Saved data entries
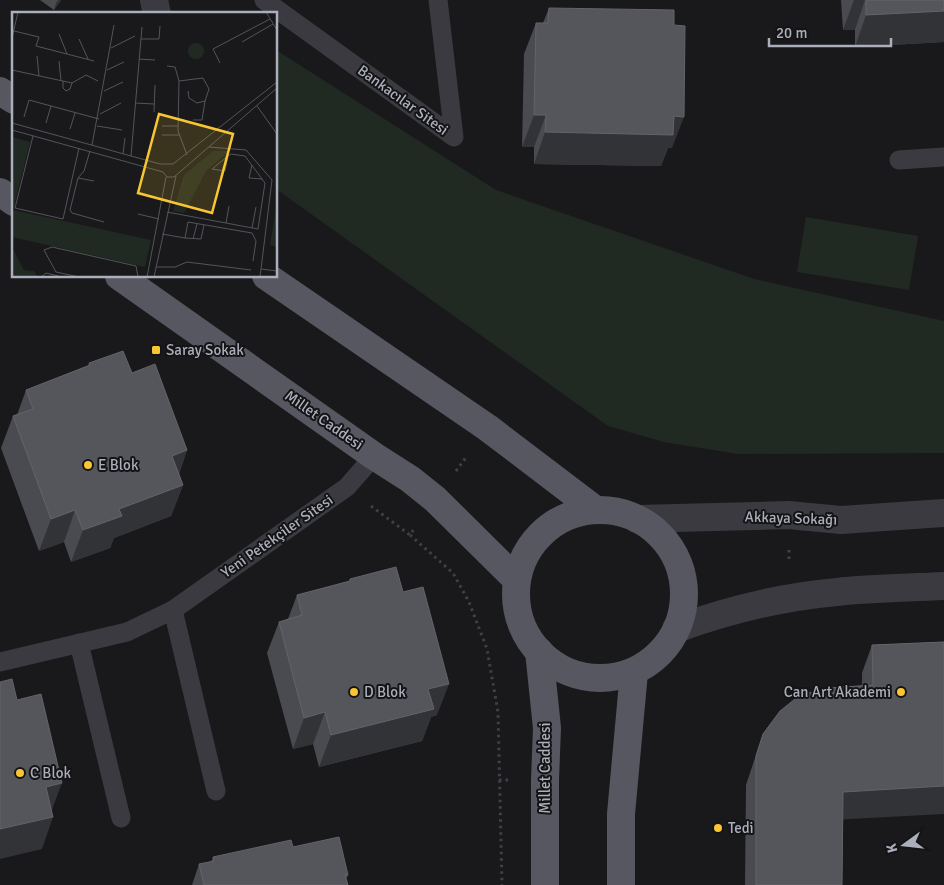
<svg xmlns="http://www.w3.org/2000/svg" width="944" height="885" font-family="Signika,sans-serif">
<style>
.green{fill:#202a22}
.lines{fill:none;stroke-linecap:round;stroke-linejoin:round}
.path{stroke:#404148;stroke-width:3;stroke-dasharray:2.5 4;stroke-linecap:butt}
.service{stroke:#3a3a40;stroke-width:19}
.minor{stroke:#3a3a40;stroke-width:28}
.tertiary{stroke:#3a3a40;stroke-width:28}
.primary{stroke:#565760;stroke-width:28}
.wall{fill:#4a4b50}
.shaded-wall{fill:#323336}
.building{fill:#55565c;stroke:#62646a}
.poi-dot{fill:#f9c633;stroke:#141416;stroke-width:2}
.labels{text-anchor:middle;stroke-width:4;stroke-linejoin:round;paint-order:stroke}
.street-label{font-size:15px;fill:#abafbb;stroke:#141416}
.poi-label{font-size:15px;fill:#abafbb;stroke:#141416;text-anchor:start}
.inset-road{fill:none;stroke:#53555b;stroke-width:1}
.view{fill:#f9c633;fill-opacity:0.15;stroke:#f9c633;stroke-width:2.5}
.inset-edge{fill:none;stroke:#abafbb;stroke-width:2.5}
</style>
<rect width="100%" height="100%" fill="#19191b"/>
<g class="green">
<path d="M 276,50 L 496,190 L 754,279 L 944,321 L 944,453 L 738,454 L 664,442 L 608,426 L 276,189 Z"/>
<path d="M 806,217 L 918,236 L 909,290 L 797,272 Z"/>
</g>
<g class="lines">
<g class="path">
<path d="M 456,471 L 467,456"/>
<path d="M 371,506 L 410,535 L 414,529"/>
<path d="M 410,535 L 453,573 L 469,602 L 487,649 L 498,712 L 502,885"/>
<path d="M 789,550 L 789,563"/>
<path d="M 499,780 L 511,780"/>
</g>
<g class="service">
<path d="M 264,0 L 454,137 L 438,0"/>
<path d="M 899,160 L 944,157"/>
<path d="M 173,610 L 216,791"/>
<path d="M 79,643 L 121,818"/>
<path d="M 0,662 L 127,632 L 173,610 L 347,487 L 374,456"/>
</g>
<path class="minor" d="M 154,0 L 157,14"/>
<g class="tertiary">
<path d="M 637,519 L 788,515 L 841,520 L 944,513"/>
<path d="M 676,629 C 728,610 781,597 837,592 C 872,588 908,588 944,586"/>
</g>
<g class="primary">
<path d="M 0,91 L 14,100"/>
<path d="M 0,192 L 14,202"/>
<path d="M 119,276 L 374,456 L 410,479 L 435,499 L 516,579"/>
<path d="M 266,276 L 488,428 L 593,508"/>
<circle cx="600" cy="594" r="84"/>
<path d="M 539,651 L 547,728 L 545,780 L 545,885"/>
<path d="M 621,885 L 621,814 L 634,672"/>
</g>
</g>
<g class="wall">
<path d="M 40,0 L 61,0 L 54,10 Z"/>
<path d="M 841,0 L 944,0 L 944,42 L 855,47 L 855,30 L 843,30 Z"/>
<path d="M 549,8 L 672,148 L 668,148 L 661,166 L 534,164 L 534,147 L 522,147 L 524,54 L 536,23 L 543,23 Z"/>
<path d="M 89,363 L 132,373 L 187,450 L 179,474 L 183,485 L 171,516 L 114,538 L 110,548 L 71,562 L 64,542 L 39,551 L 1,448 L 13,416 L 17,415 L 26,390 L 88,366 Z"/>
<path d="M 350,579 L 437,715 L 431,717 L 422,741 L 319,767 L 313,744 L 293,749 L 267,653 L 279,622 L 288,619 L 297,595 L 349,582 Z"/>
<path d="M 944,642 L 843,820 L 842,885 L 745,885 L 746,785 L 763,734 L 862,685 L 862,673 L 872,645 Z"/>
<path d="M 293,847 L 348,875 L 346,879 L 348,885 L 192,885 L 199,864 L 211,862 L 213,857 Z"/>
</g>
<g class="shaded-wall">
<path d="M 58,0 L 61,0 L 54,10 L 56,3 Z"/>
<path d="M 854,0 L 865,0 L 855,30 L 843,30 Z"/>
<path d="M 944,11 L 944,42 L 855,47 L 866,15 Z"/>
<path d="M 534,115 L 546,115 L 534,147 L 522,147 Z"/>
<path d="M 674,116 L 684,117 L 672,148 L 668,148 L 661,166 L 534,164 L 545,132 Z"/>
<path d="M 187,450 L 176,482 L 172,456 Z"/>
<path d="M 183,485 L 171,516 L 114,538 L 110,548 L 71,562 L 83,530 L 119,509 Z"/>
<path d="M 75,510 L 64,542 L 39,551 L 51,519 Z"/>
<path d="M 449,684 L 437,715 L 431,717 L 422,741 L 319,767 L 331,735 L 428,689 Z"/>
<path d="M 325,712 L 313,744 L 293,749 L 304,718 Z"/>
<path d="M 62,783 L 50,815 L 46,787 Z"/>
<path d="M 944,786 L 944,814 L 832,820 L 843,792 Z"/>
<path d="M 53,817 L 42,849 L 0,859 L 0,829 Z"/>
</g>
<g class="building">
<path d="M 866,0 L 944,0 L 944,11 L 866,15 Z"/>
<path d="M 549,8 L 674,10 L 674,25 L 685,26 L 684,117 L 674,116 L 673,135 L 545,132 L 546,115 L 534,115 L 536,23 L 548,23 Z"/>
<path d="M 123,351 L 132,373 L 155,364 L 187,450 L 172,456 L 183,485 L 119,509 L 122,516 L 83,530 L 75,510 L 51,519 L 13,416 L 33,409 L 26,390 L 90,365 L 89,363 Z"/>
<path d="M 396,567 L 403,592 L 423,587 L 449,684 L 428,689 L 434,709 L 331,735 L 325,712 L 304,718 L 279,622 L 302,615 L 297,595 L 350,581 L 350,579 Z"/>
<path d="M 944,642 L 944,786 L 843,792 L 842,885 L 756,885 L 756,756 L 763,734 L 780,711 L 800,695 L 828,688 L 873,685 L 872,645 Z"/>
<path d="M 12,679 L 17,700 L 41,694 L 62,783 L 46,787 L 53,817 L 0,829 L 0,682 Z"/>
<path d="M 339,837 L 348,875 L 345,875 L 348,885 L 204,885 L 199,864 L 214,861 L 213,857 L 291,840 L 293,847 Z"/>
</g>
<g class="poi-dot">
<rect x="151" y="345" width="10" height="10" rx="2.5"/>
<circle cx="88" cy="465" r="5"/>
<circle cx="354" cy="692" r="5"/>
<circle cx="901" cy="692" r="5"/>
<circle cx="20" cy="773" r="5"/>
<circle cx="718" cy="828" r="5"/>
</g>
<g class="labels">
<g class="street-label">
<text transform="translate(403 100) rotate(36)" y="5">Bankacılar Sitesi</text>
<text transform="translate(324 420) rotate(35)" y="5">Millet Caddesi</text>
<text transform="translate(791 518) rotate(2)" y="5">Akkaya Sokağı</text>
<text transform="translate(277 536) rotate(-35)" y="5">Yeni Petekçiler Sitesi</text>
<text transform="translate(545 768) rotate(-90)" y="5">Millet Caddesi</text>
</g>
<g class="poi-label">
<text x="166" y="355">Saray Sokak</text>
<text x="98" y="470">E Blok</text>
<text x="364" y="697">D Blok</text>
<text x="891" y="697" text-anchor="end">Can Art Akademi</text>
<text x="30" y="778">C Blok</text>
<text x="728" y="833">Tedi</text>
</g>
</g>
<g transform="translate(12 12)">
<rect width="265" height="265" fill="#19191b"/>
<path d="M176 39a8 8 0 1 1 16 0a8 8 0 1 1-16 0ZM 0,125 L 18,130 L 1,198 L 139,228 L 133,255 L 0,225 ZM 201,139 L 217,139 L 194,159 L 172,201 L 161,199 L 172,163 ZM 265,189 L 265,235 L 258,233 ZM 0,235 L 12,258 L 22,259 L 26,265 L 0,265 Z" fill="#202a22"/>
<path class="inset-road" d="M 254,0 L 265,18M 2,19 L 27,25 L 24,34 L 82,49M 47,22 L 55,42M 0,26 L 6,0M 67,27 L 76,47M 129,27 L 147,27 L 148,14M 230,30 L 261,12M 99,36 L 123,24M 25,44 L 27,64M 127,47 L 143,48M 47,49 L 49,69M 208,51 L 201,37 L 258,7M 155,54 L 163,55 L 167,69M 0,58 L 60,71 L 74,63 L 86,69M 95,58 L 112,50M 51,69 L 51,76 L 54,79 L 58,77 L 60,71M 92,79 L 111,70M 123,91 L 142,92M 245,94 L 265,122M 142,100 L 143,73M 88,102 L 109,91M 12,105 L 17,88 L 87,107M 181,108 L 190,108 L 193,89M 0,111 L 148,152 L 161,152 L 265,70M 34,111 L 39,94M 85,114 L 110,118M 150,114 L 166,114M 58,117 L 63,101M 0,118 L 151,160M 150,123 L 167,123M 21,124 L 3,196 L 51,207 L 67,136M 80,133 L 102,13M 197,135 L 234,138 L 260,168 L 248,265M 78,139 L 72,159 L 66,166 L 58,198 L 60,201 L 92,210M 111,142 L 113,126M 175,143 L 166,119 L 167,69 L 191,66 L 197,77 L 193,89 L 185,91 L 177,86 L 176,79M 119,144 L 130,15M 240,153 L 237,166 L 250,167M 151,160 L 155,165 L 162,165 L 265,76M 66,166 L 82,169M 155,200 L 246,217 L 253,171 L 233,144 L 219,142 L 216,144 L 200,157 L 213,159 L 216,144M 126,202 L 147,207M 214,211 L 217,194M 240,216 L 244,195M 150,222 L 173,226 L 176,210 L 240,221 L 244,229 L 241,249M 173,226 L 189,227 L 192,213M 181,227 L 185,212M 144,255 L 163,255 L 175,250 L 239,258M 249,257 L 265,259M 29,265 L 34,261 L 50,265M 67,265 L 44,260 L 32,238 L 40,235 L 124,254 L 126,265M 135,265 L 154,165M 142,265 L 164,164"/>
<path class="view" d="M 147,102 L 221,122 L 200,201 L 126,181 Z"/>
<rect width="265" height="265" class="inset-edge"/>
</g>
<g transform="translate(904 845) rotate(255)" stroke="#141416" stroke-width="4" paint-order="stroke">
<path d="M0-4L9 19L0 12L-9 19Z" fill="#abafbb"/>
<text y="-8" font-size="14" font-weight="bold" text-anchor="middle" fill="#abafbb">K</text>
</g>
<path d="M769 38v8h122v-8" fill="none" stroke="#abafbb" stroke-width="2.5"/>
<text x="776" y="38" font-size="15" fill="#abafbb" stroke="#141416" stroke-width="4" paint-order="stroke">20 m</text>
</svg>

■ Try it:
In the records above, which lines hold the string "labels"? Copy each one.

■ Problem solution:
.labels{text-anchor:middle;stroke-width:4;stroke-linejoin:round;paint-order:stroke}
<g class="labels">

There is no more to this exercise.